Dazu muss man wissen, dass sich die Muskatnuss gerade in der Barockzeit größter Beliebtheit erfreute. In großer Bandbreite fand das kostbare Gewürz in Speisen und Getränken Anwendung, es wurde als Heilmittel gegen alles Mögliche sowie sogar als Liebesdroge angesehen. Der Konsum: Eine Frage des Geldes und Wohlstandes.
Wird die Muskatnuss allerdings in größeren Mengen konsumiert, können durch enthaltene Phenylpropanderivate auch Halluzinationen auftreten. Zudem kann bei Missbrauch die Leber Schaden nehmen.
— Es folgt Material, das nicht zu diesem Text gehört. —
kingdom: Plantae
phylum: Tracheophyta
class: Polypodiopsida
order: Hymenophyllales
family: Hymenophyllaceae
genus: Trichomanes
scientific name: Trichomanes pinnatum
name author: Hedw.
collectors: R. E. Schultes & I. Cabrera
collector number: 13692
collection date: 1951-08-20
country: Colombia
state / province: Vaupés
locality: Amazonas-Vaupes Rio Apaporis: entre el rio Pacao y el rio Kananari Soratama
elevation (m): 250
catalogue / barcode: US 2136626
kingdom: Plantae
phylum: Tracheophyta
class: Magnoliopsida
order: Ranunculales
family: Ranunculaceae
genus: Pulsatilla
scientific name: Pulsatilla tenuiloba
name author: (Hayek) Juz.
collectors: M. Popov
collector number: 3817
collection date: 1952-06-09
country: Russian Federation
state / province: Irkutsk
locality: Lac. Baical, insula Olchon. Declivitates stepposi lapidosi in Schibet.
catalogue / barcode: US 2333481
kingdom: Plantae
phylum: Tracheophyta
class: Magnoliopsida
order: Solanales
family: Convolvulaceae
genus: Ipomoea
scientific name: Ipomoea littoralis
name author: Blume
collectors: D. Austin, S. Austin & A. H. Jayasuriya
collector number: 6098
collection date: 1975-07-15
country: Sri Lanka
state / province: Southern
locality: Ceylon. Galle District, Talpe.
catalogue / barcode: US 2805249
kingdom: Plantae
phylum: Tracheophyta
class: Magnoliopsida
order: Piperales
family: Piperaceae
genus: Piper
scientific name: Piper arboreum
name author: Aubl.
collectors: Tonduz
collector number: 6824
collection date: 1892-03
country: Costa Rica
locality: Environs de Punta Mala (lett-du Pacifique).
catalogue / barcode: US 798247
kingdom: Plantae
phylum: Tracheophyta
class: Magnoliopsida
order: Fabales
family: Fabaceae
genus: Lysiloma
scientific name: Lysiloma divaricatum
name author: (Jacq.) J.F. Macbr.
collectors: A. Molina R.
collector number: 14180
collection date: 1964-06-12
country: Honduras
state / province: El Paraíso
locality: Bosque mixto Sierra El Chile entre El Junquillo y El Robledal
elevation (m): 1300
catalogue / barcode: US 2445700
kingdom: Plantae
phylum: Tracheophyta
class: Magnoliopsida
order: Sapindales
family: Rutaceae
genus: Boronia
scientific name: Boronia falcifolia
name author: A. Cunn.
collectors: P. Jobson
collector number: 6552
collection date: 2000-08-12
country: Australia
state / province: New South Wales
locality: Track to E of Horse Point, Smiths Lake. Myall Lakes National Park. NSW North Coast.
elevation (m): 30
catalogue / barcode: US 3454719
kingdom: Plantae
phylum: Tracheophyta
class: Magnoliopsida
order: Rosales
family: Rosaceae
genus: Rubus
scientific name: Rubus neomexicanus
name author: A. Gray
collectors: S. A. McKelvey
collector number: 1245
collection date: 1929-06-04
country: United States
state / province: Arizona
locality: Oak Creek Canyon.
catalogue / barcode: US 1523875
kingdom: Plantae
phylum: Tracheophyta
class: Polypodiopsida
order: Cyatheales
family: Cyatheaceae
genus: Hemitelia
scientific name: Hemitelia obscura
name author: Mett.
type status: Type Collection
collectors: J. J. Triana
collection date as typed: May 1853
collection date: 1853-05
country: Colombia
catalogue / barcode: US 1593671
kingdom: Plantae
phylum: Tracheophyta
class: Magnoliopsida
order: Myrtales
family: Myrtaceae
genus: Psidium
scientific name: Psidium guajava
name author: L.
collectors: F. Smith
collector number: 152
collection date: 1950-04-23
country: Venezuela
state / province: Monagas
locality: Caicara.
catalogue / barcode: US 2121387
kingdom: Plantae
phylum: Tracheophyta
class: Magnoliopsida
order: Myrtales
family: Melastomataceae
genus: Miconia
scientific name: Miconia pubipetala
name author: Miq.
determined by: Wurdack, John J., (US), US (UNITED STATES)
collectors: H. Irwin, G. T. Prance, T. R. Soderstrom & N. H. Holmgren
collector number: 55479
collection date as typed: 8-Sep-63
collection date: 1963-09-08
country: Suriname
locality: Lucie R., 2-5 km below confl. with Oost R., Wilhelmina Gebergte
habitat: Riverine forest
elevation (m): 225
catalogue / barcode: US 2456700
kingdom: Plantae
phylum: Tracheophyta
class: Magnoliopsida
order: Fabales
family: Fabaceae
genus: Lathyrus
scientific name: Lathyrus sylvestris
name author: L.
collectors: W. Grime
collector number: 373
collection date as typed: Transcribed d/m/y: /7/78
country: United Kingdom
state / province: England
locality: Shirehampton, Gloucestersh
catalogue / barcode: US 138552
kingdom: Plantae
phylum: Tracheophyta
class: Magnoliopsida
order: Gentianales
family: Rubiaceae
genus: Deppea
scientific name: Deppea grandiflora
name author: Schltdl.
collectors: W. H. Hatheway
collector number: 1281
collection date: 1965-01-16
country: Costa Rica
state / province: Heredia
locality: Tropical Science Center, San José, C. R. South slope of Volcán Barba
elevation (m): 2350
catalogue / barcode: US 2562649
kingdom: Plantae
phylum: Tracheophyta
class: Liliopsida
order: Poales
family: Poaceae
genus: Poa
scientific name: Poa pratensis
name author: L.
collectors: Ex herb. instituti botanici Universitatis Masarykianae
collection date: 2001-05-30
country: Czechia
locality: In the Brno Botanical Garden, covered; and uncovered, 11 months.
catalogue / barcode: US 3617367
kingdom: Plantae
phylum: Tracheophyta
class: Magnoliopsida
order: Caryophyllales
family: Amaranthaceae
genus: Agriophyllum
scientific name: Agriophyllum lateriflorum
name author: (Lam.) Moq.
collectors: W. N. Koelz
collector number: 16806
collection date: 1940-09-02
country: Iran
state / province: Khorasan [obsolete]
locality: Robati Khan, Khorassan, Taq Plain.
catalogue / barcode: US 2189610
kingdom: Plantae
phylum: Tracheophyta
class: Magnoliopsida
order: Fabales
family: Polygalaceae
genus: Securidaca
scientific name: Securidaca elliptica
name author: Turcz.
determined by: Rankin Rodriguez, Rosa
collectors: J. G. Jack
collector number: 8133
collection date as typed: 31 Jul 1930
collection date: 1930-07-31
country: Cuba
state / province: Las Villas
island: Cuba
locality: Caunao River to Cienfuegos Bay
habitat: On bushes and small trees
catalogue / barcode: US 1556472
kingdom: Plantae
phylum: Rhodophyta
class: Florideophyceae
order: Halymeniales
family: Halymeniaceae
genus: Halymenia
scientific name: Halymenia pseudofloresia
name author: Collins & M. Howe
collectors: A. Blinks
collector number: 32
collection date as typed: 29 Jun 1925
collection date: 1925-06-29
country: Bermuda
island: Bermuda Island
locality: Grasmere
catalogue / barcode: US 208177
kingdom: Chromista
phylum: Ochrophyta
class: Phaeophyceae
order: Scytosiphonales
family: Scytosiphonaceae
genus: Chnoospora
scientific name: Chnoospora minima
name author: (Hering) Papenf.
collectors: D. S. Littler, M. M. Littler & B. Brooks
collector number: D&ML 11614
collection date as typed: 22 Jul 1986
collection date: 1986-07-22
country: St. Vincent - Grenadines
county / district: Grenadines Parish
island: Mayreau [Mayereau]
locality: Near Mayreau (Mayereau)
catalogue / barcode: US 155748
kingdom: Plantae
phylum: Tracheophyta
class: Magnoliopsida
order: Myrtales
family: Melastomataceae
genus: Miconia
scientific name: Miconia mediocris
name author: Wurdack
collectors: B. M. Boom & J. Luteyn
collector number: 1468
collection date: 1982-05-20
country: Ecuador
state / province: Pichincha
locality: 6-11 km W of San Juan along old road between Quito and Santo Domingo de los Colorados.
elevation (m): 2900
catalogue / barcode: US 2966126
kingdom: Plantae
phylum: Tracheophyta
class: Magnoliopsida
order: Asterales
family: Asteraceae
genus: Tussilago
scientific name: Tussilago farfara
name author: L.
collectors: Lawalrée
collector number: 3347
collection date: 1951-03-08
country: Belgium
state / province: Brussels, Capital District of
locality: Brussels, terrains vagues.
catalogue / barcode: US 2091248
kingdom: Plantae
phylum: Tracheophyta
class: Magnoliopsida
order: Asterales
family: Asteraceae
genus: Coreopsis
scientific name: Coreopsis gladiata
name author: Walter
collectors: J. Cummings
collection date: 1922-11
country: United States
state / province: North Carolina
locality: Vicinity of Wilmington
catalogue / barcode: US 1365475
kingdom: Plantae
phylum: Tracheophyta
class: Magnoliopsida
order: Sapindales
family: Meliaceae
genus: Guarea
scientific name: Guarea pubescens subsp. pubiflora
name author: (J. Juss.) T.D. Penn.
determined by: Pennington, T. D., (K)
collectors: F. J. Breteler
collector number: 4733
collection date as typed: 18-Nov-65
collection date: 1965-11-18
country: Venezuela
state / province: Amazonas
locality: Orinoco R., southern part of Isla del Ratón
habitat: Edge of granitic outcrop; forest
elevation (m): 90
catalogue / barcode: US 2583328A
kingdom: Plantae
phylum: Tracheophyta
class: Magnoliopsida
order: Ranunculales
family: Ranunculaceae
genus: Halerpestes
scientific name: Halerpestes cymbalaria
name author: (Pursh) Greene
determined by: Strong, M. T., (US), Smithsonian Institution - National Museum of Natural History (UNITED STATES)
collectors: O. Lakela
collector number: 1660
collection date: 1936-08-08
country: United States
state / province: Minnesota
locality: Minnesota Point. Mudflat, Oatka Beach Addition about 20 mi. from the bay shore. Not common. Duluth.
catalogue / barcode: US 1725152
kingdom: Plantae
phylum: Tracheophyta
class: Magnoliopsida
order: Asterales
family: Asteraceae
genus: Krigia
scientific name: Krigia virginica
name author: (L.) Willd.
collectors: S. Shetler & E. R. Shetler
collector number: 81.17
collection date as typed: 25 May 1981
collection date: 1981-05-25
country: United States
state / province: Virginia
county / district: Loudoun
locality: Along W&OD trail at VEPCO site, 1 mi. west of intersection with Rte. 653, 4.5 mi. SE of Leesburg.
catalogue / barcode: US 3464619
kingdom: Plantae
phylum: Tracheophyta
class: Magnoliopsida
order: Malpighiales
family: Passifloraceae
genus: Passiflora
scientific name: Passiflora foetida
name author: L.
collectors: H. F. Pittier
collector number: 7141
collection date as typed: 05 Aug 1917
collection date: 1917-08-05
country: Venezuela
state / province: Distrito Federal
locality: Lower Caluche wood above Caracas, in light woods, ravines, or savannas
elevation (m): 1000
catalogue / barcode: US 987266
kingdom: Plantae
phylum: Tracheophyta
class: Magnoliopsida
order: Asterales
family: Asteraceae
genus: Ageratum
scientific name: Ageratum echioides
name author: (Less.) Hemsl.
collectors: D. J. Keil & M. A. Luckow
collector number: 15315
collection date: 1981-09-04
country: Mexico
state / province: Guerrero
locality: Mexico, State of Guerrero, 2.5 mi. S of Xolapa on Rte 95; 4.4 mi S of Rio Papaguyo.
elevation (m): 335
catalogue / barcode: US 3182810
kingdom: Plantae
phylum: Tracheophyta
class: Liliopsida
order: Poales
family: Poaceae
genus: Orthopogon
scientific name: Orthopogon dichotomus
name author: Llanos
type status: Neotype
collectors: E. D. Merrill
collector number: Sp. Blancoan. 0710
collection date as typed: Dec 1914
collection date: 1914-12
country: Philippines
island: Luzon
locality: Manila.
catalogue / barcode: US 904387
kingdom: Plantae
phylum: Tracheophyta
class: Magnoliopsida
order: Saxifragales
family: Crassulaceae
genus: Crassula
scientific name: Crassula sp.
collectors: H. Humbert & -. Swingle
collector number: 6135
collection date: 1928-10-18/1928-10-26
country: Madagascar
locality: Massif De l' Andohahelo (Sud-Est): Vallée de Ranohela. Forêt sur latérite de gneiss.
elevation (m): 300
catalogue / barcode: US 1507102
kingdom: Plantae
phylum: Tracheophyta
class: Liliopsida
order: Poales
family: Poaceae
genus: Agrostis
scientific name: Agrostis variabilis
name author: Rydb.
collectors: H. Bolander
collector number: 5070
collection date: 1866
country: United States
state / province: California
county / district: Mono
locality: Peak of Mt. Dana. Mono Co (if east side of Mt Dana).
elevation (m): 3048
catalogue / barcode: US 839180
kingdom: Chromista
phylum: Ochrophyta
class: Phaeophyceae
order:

Abgesehen davon spielte Salbei tatsächlich auch bei der Bierherstellung, nicht nur der von Muskateller-Weinen eine Rolle.
Das Wort Muskat ist gleichbedeutend mit „Moschus“ und macht deutlich, wie hoch der Wohlgeruch der vermeintlichen Nuss sowie ähnlich duftender Pflanzen geschätzt wurde. Das bezeugt zum Beispiel auch die Gattung Muscari, unter der die Arten der Traubenhyazinthe zusammengefasst sind. Eigentlich handelt es sich um den Kern einer Baumfrucht, die tatsächlich eine Beere ist, dabei aber einem hellen Pfirsich ähnelt. Andererseits gilt selbst der Kürbis als Beere, wobei auch unter diesen Pflanzen der Muskatkürbis als besondere Delikatesse gilt.
Generell wurde das Muskatgewürz, obgleich man es schon seit Jahrhunderten kannte, erst im 18. Jahrhundert zum wahren König der Küche, zunächst in Frankreich. Dann landete es quer durch das barocke Europa in den Kochtöpfen. Smart sollen es die Engländer getrieben haben: Sie schleppten offenbar nicht nur ihre eigenen Nüsse, sondern auch schicke Muskatschaber mit sich herum, um nicht womöglich Muskat-frei essen zu müssen (one never knows...). Darüber hinaus kam die gewünschte Prise des Gewürzes auch in den britischen Glühwein – und in heißes Bier.
Der sächsische königliche Hofgärtner George Meister - vielleicht der erste deutsche Spezialist für den Gartenbau in Ostasien – betonte zudem die medizinischen Vorteile bei der Anwendung. Die Nuss, schrieb er 1692 auf, solle „das Gehirn stärken, das Gedächtnis schärfen, den verdorbenen Magen erwärmen und stärken, die Flatus vertreiben, einen guten Atem machen, den Urin abtreiben, die rote Ruhr stopfen, summa, vor allerlei Gebrechen des Haupts, Gehirns, Magens, Leber und die Mutterbeschwerung“.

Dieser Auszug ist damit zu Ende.